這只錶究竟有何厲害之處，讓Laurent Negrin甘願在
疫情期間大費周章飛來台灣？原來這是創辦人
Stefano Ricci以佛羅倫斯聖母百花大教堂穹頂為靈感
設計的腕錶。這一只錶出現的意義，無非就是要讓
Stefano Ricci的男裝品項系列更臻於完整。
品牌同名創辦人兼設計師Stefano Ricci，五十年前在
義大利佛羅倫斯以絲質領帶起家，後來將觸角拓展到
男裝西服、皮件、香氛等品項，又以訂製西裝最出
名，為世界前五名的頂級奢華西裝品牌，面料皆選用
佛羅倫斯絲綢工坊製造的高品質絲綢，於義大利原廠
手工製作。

* [PROBLEM TO SOLVE]: Reproduce all of the entries word for word.

* [ANSWER FOR THIS EXERCISE]:
這只錶究竟有何厲害之處，讓Laurent Negrin甘願在
疫情期間大費周章飛來台灣？原來這是創辦人
Stefano Ricci以佛羅倫斯聖母百花大教堂穹頂為靈感
設計的腕錶。這一只錶出現的意義，無非就是要讓
Stefano Ricci的男裝品項系列更臻於完整。
品牌同名創辦人兼設計師Stefano Ricci，五十年前在
義大利佛羅倫斯以絲質領帶起家，後來將觸角拓展到
男裝西服、皮件、香氛等品項，又以訂製西裝最出
名，為世界前五名的頂級奢華西裝品牌，面料皆選用
佛羅倫斯絲綢工坊製造的高品質絲綢，於義大利原廠
手工製作。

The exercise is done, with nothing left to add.